Du jeu du mouvement au large, des gestes techniques magnifiques, et plus le match durait, plus on admirait la classe absolue de ce joueur d’exception qu’est Dan Carter. Passages de bras, prise d’intervalle, jeu au pied millimétré, passes sur un pas, bref….toute la panoplie artistique de cet Achille Néo Zélandais, qui sublimait ses coéquipeiers qui d'un Maxime Mermoz ou d'un David Marty se sentaient Patrocles.
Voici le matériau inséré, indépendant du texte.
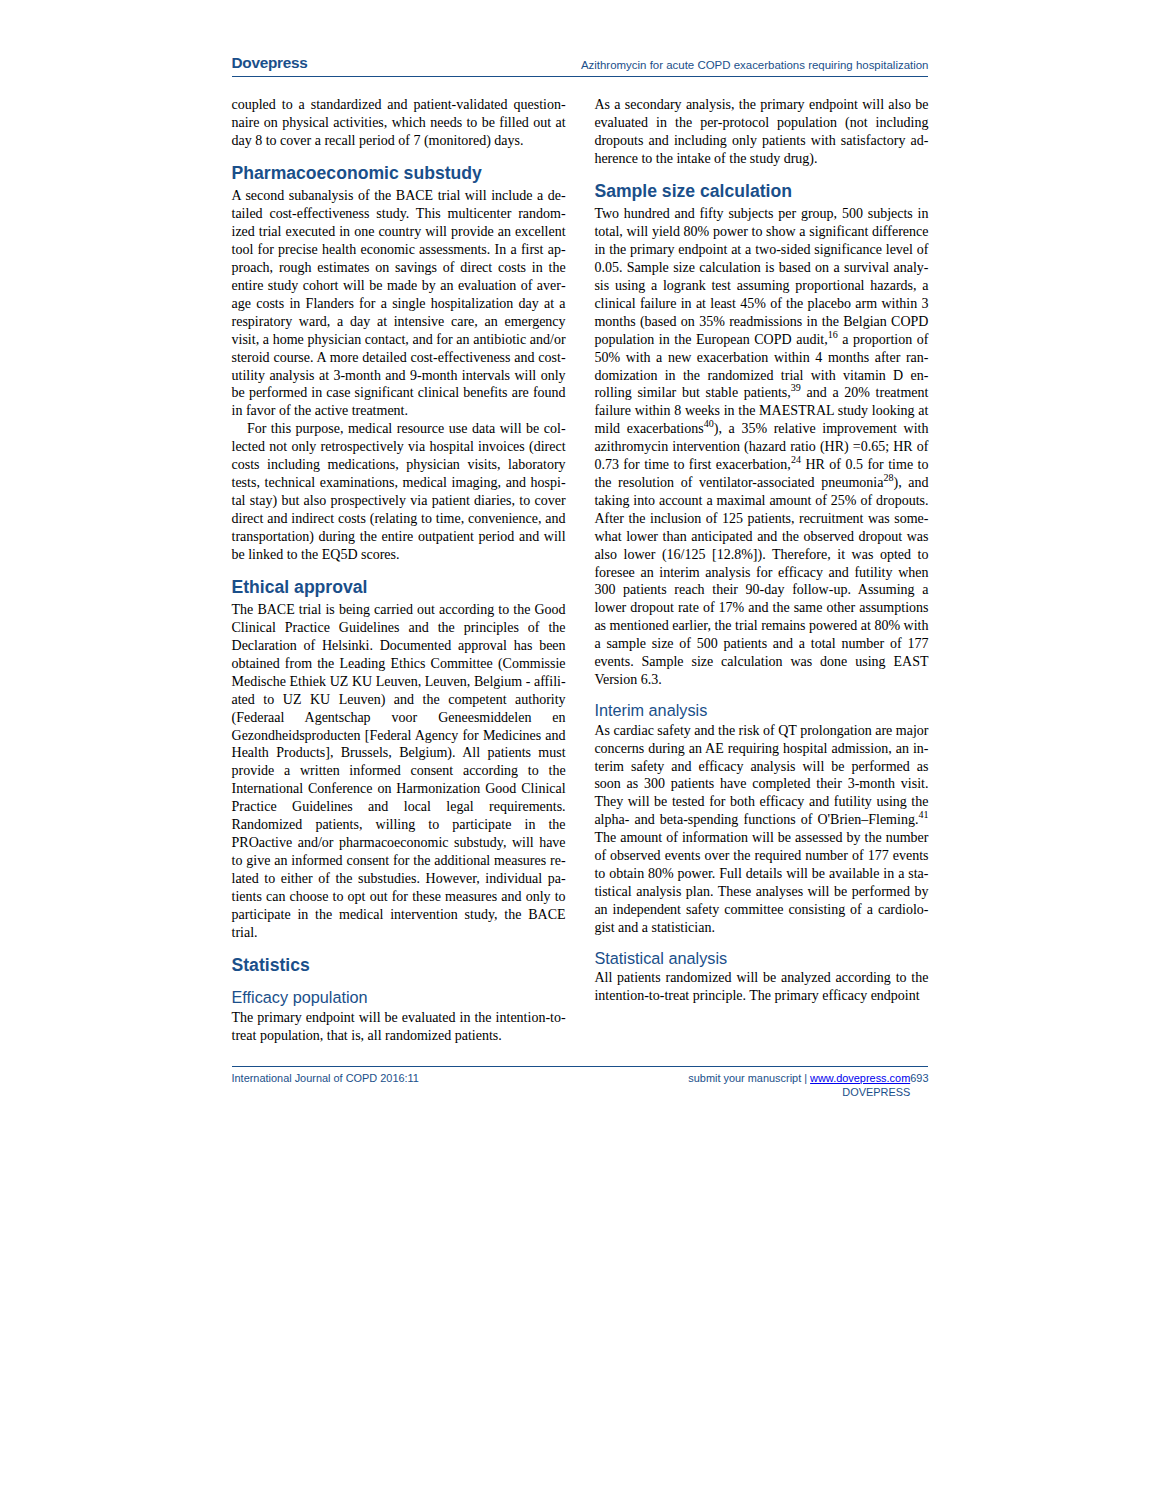Dovepress
Azithromycin for acute COPD exacerbations requiring hospitalization
coupled to a standardized and patient-validated questionnaire on physical activities, which needs to be filled out at day 8 to cover a recall period of 7 (monitored) days.
Pharmacoeconomic substudy
A second subanalysis of the BACE trial will include a detailed cost-effectiveness study. This multicenter randomized trial executed in one country will provide an excellent tool for precise health economic assessments. In a first approach, rough estimates on savings of direct costs in the entire study cohort will be made by an evaluation of average costs in Flanders for a single hospitalization day at a respiratory ward, a day at intensive care, an emergency visit, a home physician contact, and for an antibiotic and/or steroid course. A more detailed cost-effectiveness and cost-utility analysis at 3-month and 9-month intervals will only be performed in case significant clinical benefits are found in favor of the active treatment.
For this purpose, medical resource use data will be collected not only retrospectively via hospital invoices (direct costs including medications, physician visits, laboratory tests, technical examinations, medical imaging, and hospital stay) but also prospectively via patient diaries, to cover direct and indirect costs (relating to time, convenience, and transportation) during the entire outpatient period and will be linked to the EQ5D scores.
Ethical approval
The BACE trial is being carried out according to the Good Clinical Practice Guidelines and the principles of the Declaration of Helsinki. Documented approval has been obtained from the Leading Ethics Committee (Commissie Medische Ethiek UZ KU Leuven, Leuven, Belgium - affiliated to UZ KU Leuven) and the competent authority (Federaal Agentschap voor Geneesmiddelen en Gezondheidsproducten [Federal Agency for Medicines and Health Products], Brussels, Belgium). All patients must provide a written informed consent according to the International Conference on Harmonization Good Clinical Practice Guidelines and local legal requirements. Randomized patients, willing to participate in the PROactive and/or pharmacoeconomic substudy, will have to give an informed consent for the additional measures related to either of the substudies. However, individual patients can choose to opt out for these measures and only to participate in the medical intervention study, the BACE trial.
Statistics
Efficacy population
The primary endpoint will be evaluated in the intention-to-treat population, that is, all randomized patients.
As a secondary analysis, the primary endpoint will also be evaluated in the per-protocol population (not including dropouts and including only patients with satisfactory adherence to the intake of the study drug).
Sample size calculation
Two hundred and fifty subjects per group, 500 subjects in total, will yield 80% power to show a significant difference in the primary endpoint at a two-sided significance level of 0.05. Sample size calculation is based on a survival analysis using a logrank test assuming proportional hazards, a clinical failure in at least 45% of the placebo arm within 3 months (based on 35% readmissions in the Belgian COPD population in the European COPD audit,16 a proportion of 50% with a new exacerbation within 4 months after randomization in the randomized trial with vitamin D enrolling similar but stable patients,39 and a 20% treatment failure within 8 weeks in the MAESTRAL study looking at mild exacerbations40), a 35% relative improvement with azithromycin intervention (hazard ratio (HR) =0.65; HR of 0.73 for time to first exacerbation,24 HR of 0.5 for time to the resolution of ventilator-associated pneumonia28), and taking into account a maximal amount of 25% of dropouts. After the inclusion of 125 patients, recruitment was somewhat lower than anticipated and the observed dropout was also lower (16/125 [12.8%]). Therefore, it was opted to foresee an interim analysis for efficacy and futility when 300 patients reach their 90-day follow-up. Assuming a lower dropout rate of 17% and the same other assumptions as mentioned earlier, the trial remains powered at 80% with a sample size of 500 patients and a total number of 177 events. Sample size calculation was done using EAST Version 6.3.
Interim analysis
As cardiac safety and the risk of QT prolongation are major concerns during an AE requiring hospital admission, an interim safety and efficacy analysis will be performed as soon as 300 patients have completed their 3-month visit. They will be tested for both efficacy and futility using the alpha- and beta-spending functions of O'Brien–Fleming.41 The amount of information will be assessed by the number of observed events over the required number of 177 events to obtain 80% power. Full details will be available in a statistical analysis plan. These analyses will be performed by an independent safety committee consisting of a cardiologist and a statistician.
Statistical analysis
All patients randomized will be analyzed according to the intention-to-treat principle. The primary efficacy endpoint
International Journal of COPD 2016:11
submit your manuscript | www.dovepress.com
DOVEPRESS
693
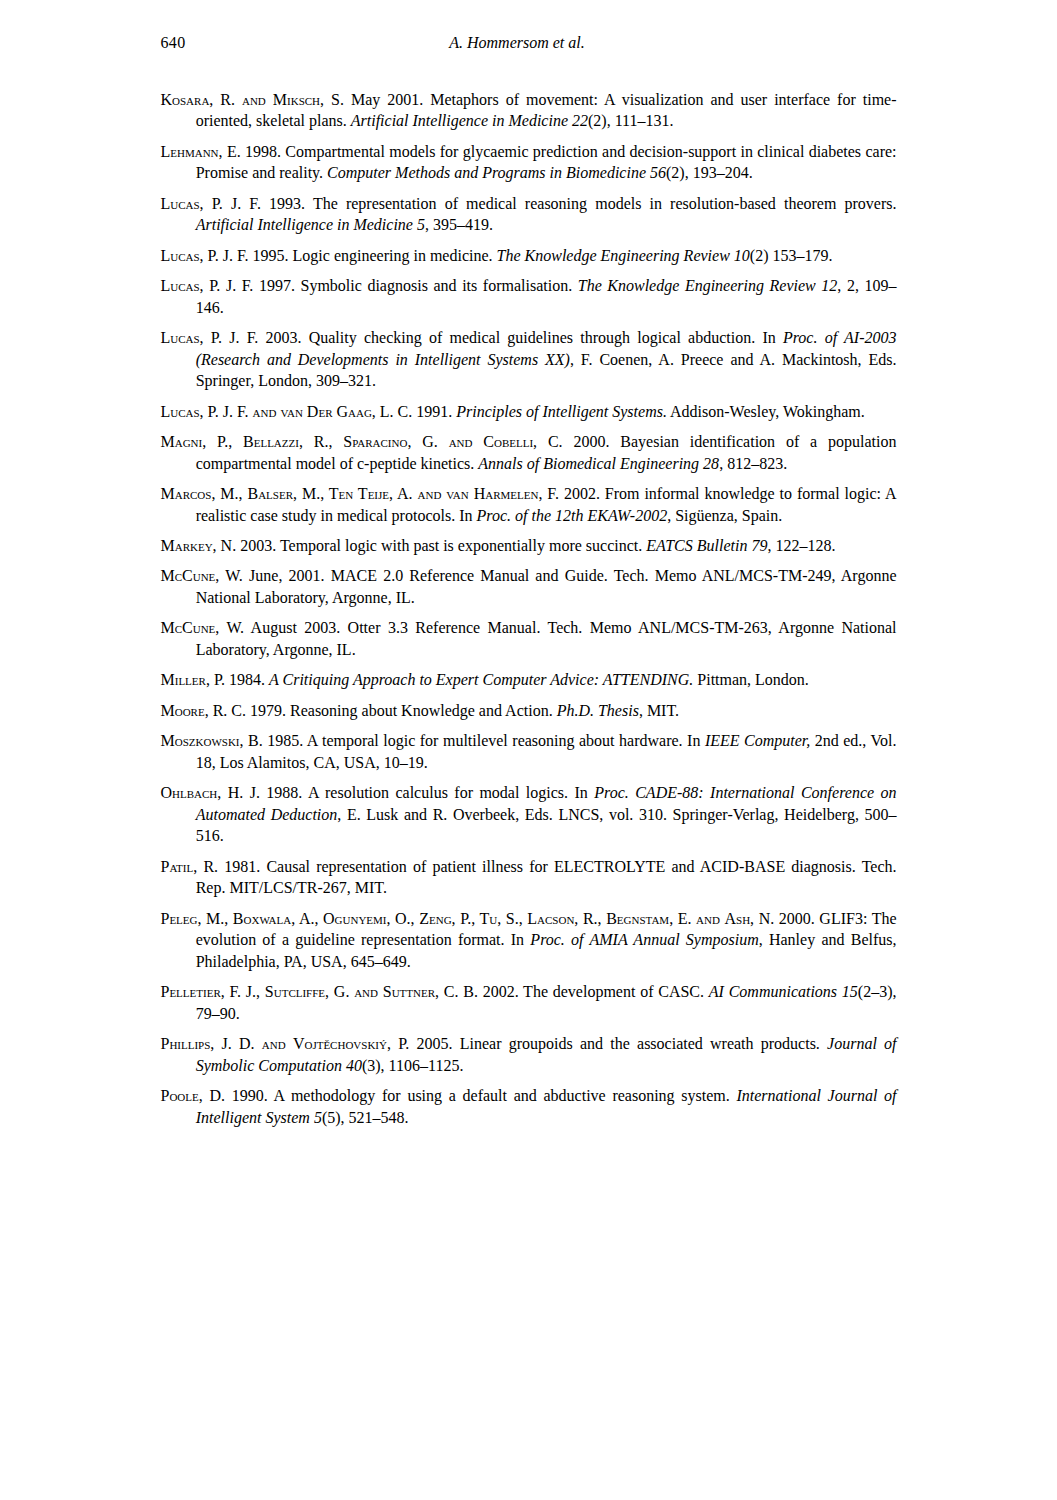640 A. Hommersom et al.
Kosara, R. and Miksch, S. May 2001. Metaphors of movement: A visualization and user interface for time-oriented, skeletal plans. Artificial Intelligence in Medicine 22(2), 111–131.
Lehmann, E. 1998. Compartmental models for glycaemic prediction and decision-support in clinical diabetes care: Promise and reality. Computer Methods and Programs in Biomedicine 56(2), 193–204.
Lucas, P. J. F. 1993. The representation of medical reasoning models in resolution-based theorem provers. Artificial Intelligence in Medicine 5, 395–419.
Lucas, P. J. F. 1995. Logic engineering in medicine. The Knowledge Engineering Review 10(2) 153–179.
Lucas, P. J. F. 1997. Symbolic diagnosis and its formalisation. The Knowledge Engineering Review 12, 2, 109–146.
Lucas, P. J. F. 2003. Quality checking of medical guidelines through logical abduction. In Proc. of AI-2003 (Research and Developments in Intelligent Systems XX), F. Coenen, A. Preece and A. Mackintosh, Eds. Springer, London, 309–321.
Lucas, P. J. F. and van Der Gaag, L. C. 1991. Principles of Intelligent Systems. Addison-Wesley, Wokingham.
Magni, P., Bellazzi, R., Sparacino, G. and Cobelli, C. 2000. Bayesian identification of a population compartmental model of c-peptide kinetics. Annals of Biomedical Engineering 28, 812–823.
Marcos, M., Balser, M., Ten Teije, A. and van Harmelen, F. 2002. From informal knowledge to formal logic: A realistic case study in medical protocols. In Proc. of the 12th EKAW-2002, Sigüenza, Spain.
Markey, N. 2003. Temporal logic with past is exponentially more succinct. EATCS Bulletin 79, 122–128.
McCune, W. June, 2001. MACE 2.0 Reference Manual and Guide. Tech. Memo ANL/MCS-TM-249, Argonne National Laboratory, Argonne, IL.
McCune, W. August 2003. Otter 3.3 Reference Manual. Tech. Memo ANL/MCS-TM-263, Argonne National Laboratory, Argonne, IL.
Miller, P. 1984. A Critiquing Approach to Expert Computer Advice: ATTENDING. Pittman, London.
Moore, R. C. 1979. Reasoning about Knowledge and Action. Ph.D. Thesis, MIT.
Moszkowski, B. 1985. A temporal logic for multilevel reasoning about hardware. In IEEE Computer, 2nd ed., Vol. 18, Los Alamitos, CA, USA, 10–19.
Ohlbach, H. J. 1988. A resolution calculus for modal logics. In Proc. CADE-88: International Conference on Automated Deduction, E. Lusk and R. Overbeek, Eds. LNCS, vol. 310. Springer-Verlag, Heidelberg, 500–516.
Patil, R. 1981. Causal representation of patient illness for ELECTROLYTE and ACID-BASE diagnosis. Tech. Rep. MIT/LCS/TR-267, MIT.
Peleg, M., Boxwala, A., Ogunyemi, O., Zeng, P., Tu, S., Lacson, R., Begnstam, E. and Ash, N. 2000. GLIF3: The evolution of a guideline representation format. In Proc. of AMIA Annual Symposium, Hanley and Belfus, Philadelphia, PA, USA, 645–649.
Pelletier, F. J., Sutcliffe, G. and Suttner, C. B. 2002. The development of CASC. AI Communications 15(2–3), 79–90.
Phillips, J. D. and Vojtěchovskiý, P. 2005. Linear groupoids and the associated wreath products. Journal of Symbolic Computation 40(3), 1106–1125.
Poole, D. 1990. A methodology for using a default and abductive reasoning system. International Journal of Intelligent System 5(5), 521–548.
Tous les commentaires sont d’ailleurs unanimes, il a totalement éclaboussé le match de sa classe jusqu’à étouffer totalement les stars parisiennes que sont Beauxis et Hernandez…Las, le sort fut cruel…Dernière action du match, 80ème minute, histoire d’arracher la victoire, le stratège Catalan voulut relancer des 40 mètres suivi de ses fidèles hoplites…Je ne sais si Apollon ou une des divinités grecques ont guidé les gestes de ces humains bien trop humains, mais le héros, plusieurs fois sacré meilleurs joueur du monde, fut mis à terre, victime d’un choc déchirant son tendon d’Achille au coup de sifflet final. Et pour conclure comme il se doit, le Stade de France entra en éruption par un feu d’artifice…

Cette tragédie sportive au milieu de ce pandémonium délirant doit servir de sonnette d’alarme, d’un coup d’arrêt à ces logiques illogiques, à ces pressions aberrantes ( la précédente jurisprudence Castagnède n’ayant pas servi de leçons) : le rugby est un sport d’hommes, d’êtres humains, qui pour satisfaire l’homo oeconomicus autant que le spectateur lambda, voient de plus en plus leur santé sacrifiée sur l’autel des augures mercantiles et des cadences de galériens de ce sport. Que l’on arrête cette escalade vers un Colisée postmoderne !

J’espère que l’on reverra Dan Carter sur les terrains de rugby, et sous les couleurs de Perpignan. Parce qu’il apporte quelque chose en plus de sa technique éblouissante, de sa classe, de sa vista, de sa gentillesse et de son humilité de tous les instants. De part sa blessure, sa souffrance, et ses larmes, Il nous apporte son humanité au milieu de ce rugby gangrené par le spectacle. Dan Carter nous reviendra, et ce ne sera plus en Achille , mais en Promethée du Rugby.